The reasons? Step outside to experience one — in many parts of the world where leaving the house should involve 10 minutes of layering up, the hats and gloves are being left at home. No snow in Moscow until the last days of December, the warmest Christmas Eve ever in Toronto, glum skiers in Switzerland. The phrases “disappointing performance” and “unusually warm weather” are being found together in retailers’ Christmas trading statements, as that winter coat becomes unnecessary. Oh baby it’s not cold outside and that glut of distillate heating oil won’t go away until it is.
And at the wellheads the crude keeps coming. There is no let-up in Russia’s planned exports; the UK North Sea had a remarkably productive year; a growing number of energy defaults in the US are having no noticeable deleterious effect on output. And, above all, Opec is now a limitless free-for-all, with bold claims from Kuwait and competitive pricing tactics from Saudi Arabia ahead of the return of Iranian crude. The Iranian oil minister may offer soothing words about easing its way back into the market, but it will surely not hesitate to retake what it sees as it share.
And all this crude is coming up against some consistently soft Chinese manufacturing PMI data. Swiss bank UBS says Chinese demand was responsible for 34pc of global demand growth in 2009-14, showing how difficult it is to wean producers from the Chinese teat. UBS’ worst-case scenario for China’s economy — one that is at pains to state is extremely unlikely — would delay the oil market rebalancing act by a year.
All this means that the disintegration in relations between Iran and Saudi Arabia — the tit-for-tat expulsions and embassy attacks — are providing no support for crude. The two may produce around 13mn b/d between them, but there is no direct threat to supply, and nor is there likely to be in an era when absolutely everyone is pumping flat out. Only if the world has to re-acquaint itself with the-what-and-the-where of the strait of Hormuz will there be an issue.
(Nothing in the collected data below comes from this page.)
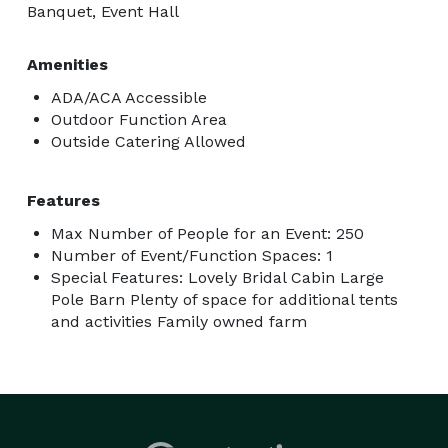
Banquet, Event Hall
Amenities
ADA/ACA Accessible
Outdoor Function Area
Outside Catering Allowed
Features
Max Number of People for an Event: 250
Number of Event/Function Spaces: 1
Special Features: Lovely Bridal Cabin Large
Pole Barn Plenty of space for additional tents
and activities Family owned farm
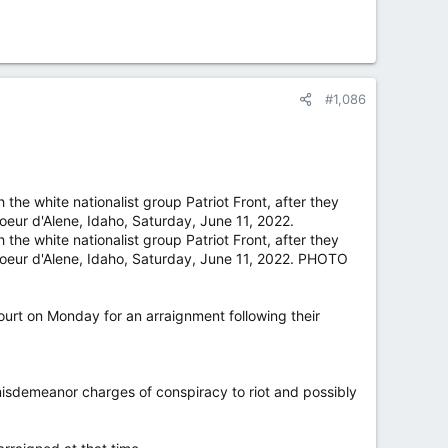
#1,086
 the white nationalist group Patriot Front, after they
Coeur d'Alene, Idaho, Saturday, June 11, 2022.
 the white nationalist group Patriot Front, after they
 Coeur d'Alene, Idaho, Saturday, June 11, 2022. PHOTO
ourt on Monday for an arraignment following their
 misdemeanor charges of conspiracy to riot and possibly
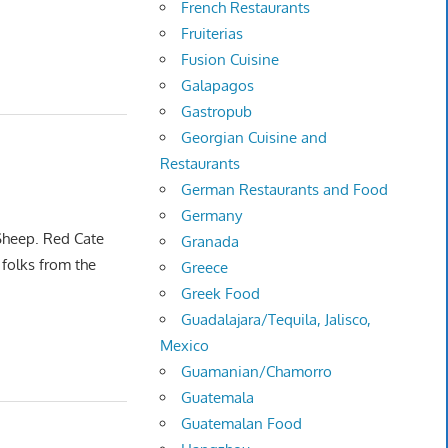
French Restaurants
Fruiterias
Fusion Cuisine
Galapagos
Gastropub
Georgian Cuisine and
Restaurants
German Restaurants and Food
Germany
 Sheep. Red Cate
Granada
folks from the
Greece
Greek Food
Guadalajara/Tequila, Jalisco,
Mexico
Guamanian/Chamorro
Guatemala
Guatemalan Food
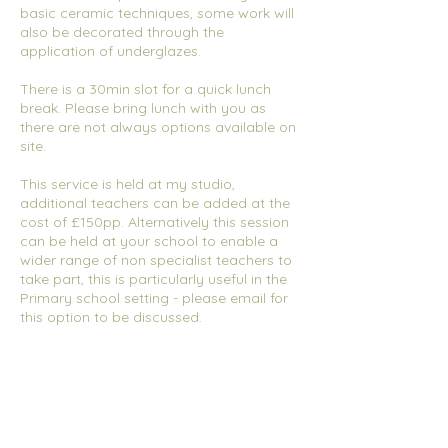
basic ceramic techniques, some work will
also be decorated through the
application of underglazes.
There is a 30min slot for a quick lunch
break. Please bring lunch with you as
there are not always options available on
site.
This service is held at my studio,
additional teachers can be added at the
cost of £150pp. Alternatively this session
can be held at your school to enable a
wider range of non specialist teachers to
take part, this is particularly useful in the
Primary school setting - please email for
this option to be discussed.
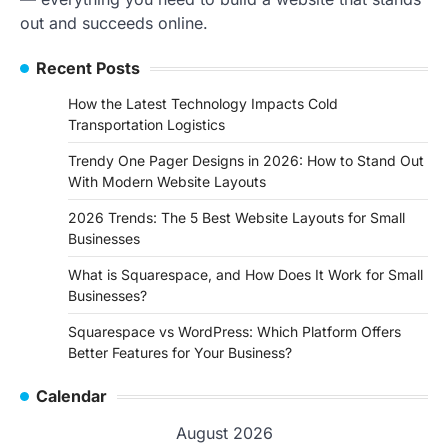
out and succeeds online.
Recent Posts
How the Latest Technology Impacts Cold
Transportation Logistics
Trendy One Pager Designs in 2026: How to Stand Out
With Modern Website Layouts
2026 Trends: The 5 Best Website Layouts for Small
Businesses
What is Squarespace, and How Does It Work for Small
Businesses?
Squarespace vs WordPress: Which Platform Offers
Better Features for Your Business?
Calendar
August 2026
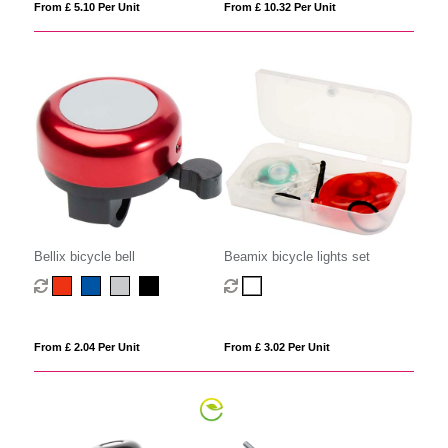
From £ 5.10 Per Unit
From £ 10.32 Per Unit
Bellix bicycle bell
Beamix bicycle lights set
From £ 2.04 Per Unit
From £ 3.02 Per Unit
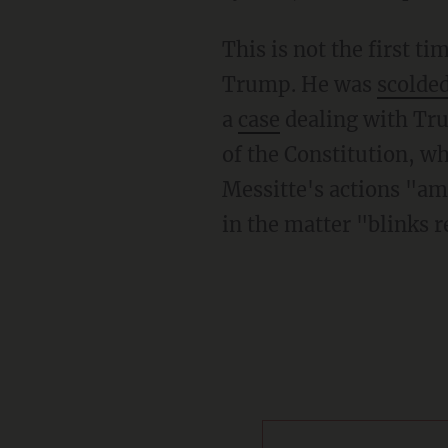
This is not the first time that Messitte has ruled on a case involving against President
Trump. He was
scolde
a
case
dealing with Tru
of the Constitution, wh
Messitte's actions "am
in the matter "blinks r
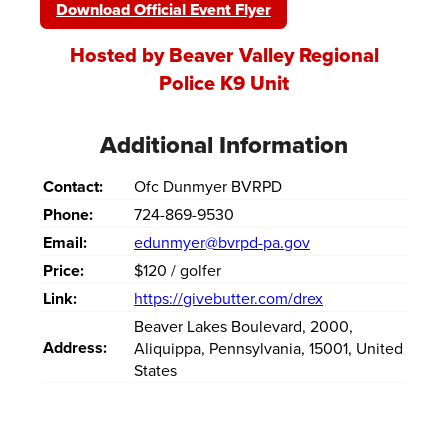
Download Official Event Flyer
Hosted by Beaver Valley Regional
Police K9 Unit
Additional Information
Contact:
Ofc Dunmyer BVRPD
Phone:
724-869-9530
Email:
edunmyer@bvrpd-pa.gov
Price:
$120 / golfer
Link:
https://givebutter.com/drex
Beaver Lakes Boulevard
,
2000
,
Address:
Aliquippa
,
Pennsylvania
,
15001
,
United
States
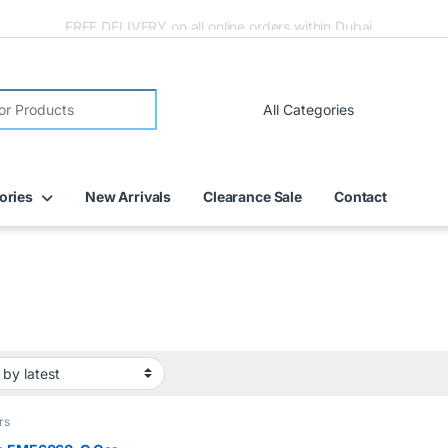
FREE DELIVERY on all online orders within Dubai
ories
New Arrivals
Clearance Sale
Contact
rs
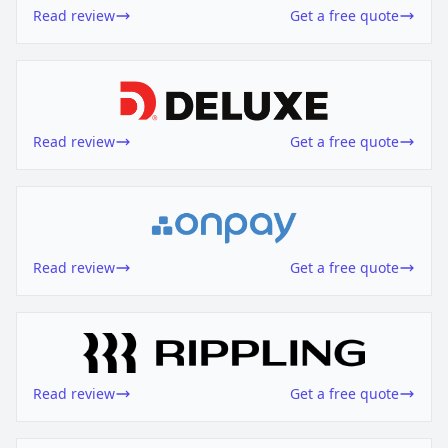
Read review
Get a free quote
Read review
Get a free quote
Read review
Get a free quote
Read review
Get a free quote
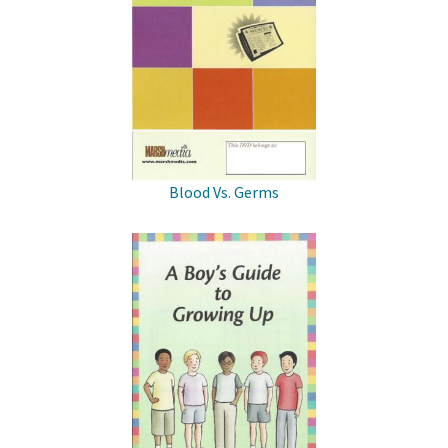
Blood Vs. Germs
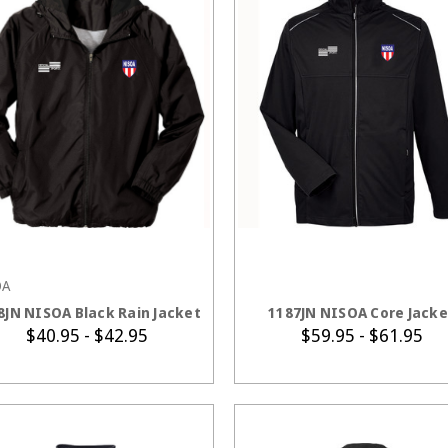
OA
CHOOSE OPTIONS
CHOOSE OPTION
8JN NISOA Black Rain Jacket
1187JN NISOA Core Jacke
$40.95 - $42.95
$59.95 - $61.95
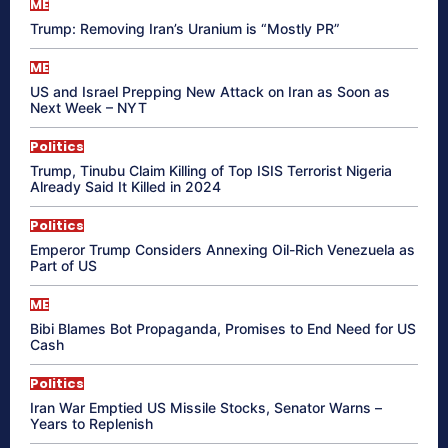
ME
Trump: Removing Iran’s Uranium is “Mostly PR”
ME
US and Israel Prepping New Attack on Iran as Soon as
Next Week – NYT
Politics
Trump, Tinubu Claim Killing of Top ISIS Terrorist Nigeria
Already Said It Killed in 2024
Politics
Emperor Trump Considers Annexing Oil-Rich Venezuela as
Part of US
ME
Bibi Blames Bot Propaganda, Promises to End Need for US
Cash
Politics
Iran War Emptied US Missile Stocks, Senator Warns –
Years to Replenish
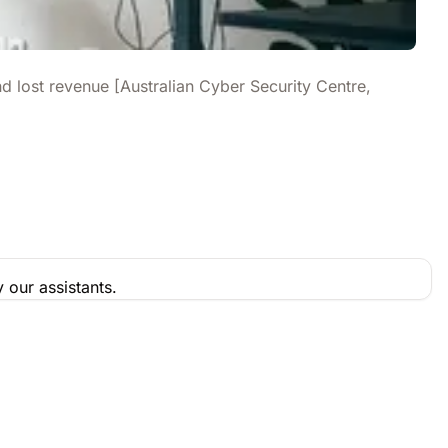
d lost revenue [Australian Cyber Security Centre,
 our assistants.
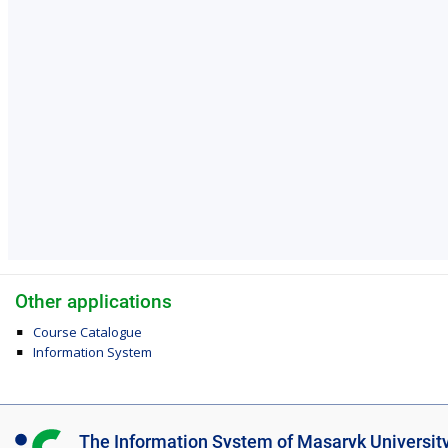
Other applications
Course Catalogue
Information System
I
The Information System of Masaryk Universit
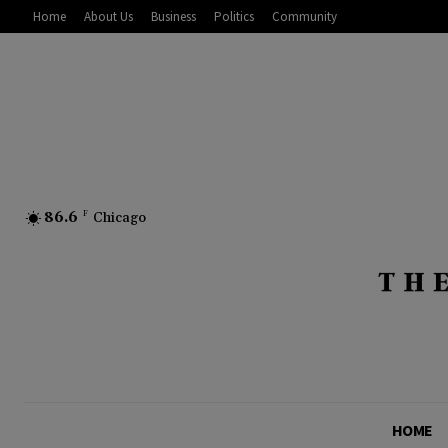
Home
About Us
Business
Politics
Community
86.6
F
Chicago
HOME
Senior Iranian oil official Mehdi Asali hit the nail on the head, saying: “The 2.5mn b/d oversupply is the biggest threat to the oil market … The impact of such political tension on the oil market will be short term. As soon as the market reacts to the supply, it will not react anymore.”
Fundamentals rule. Geopolitics is background noise. Pictures of burning storage tanks in Libya may send a temporary shiver through the markets, but they are at ports that have been closed to exports for a year and in an exporting country that is a shadow of its former self.
So it’s out with the old and in with the new, and get in touch if you can spot the difference.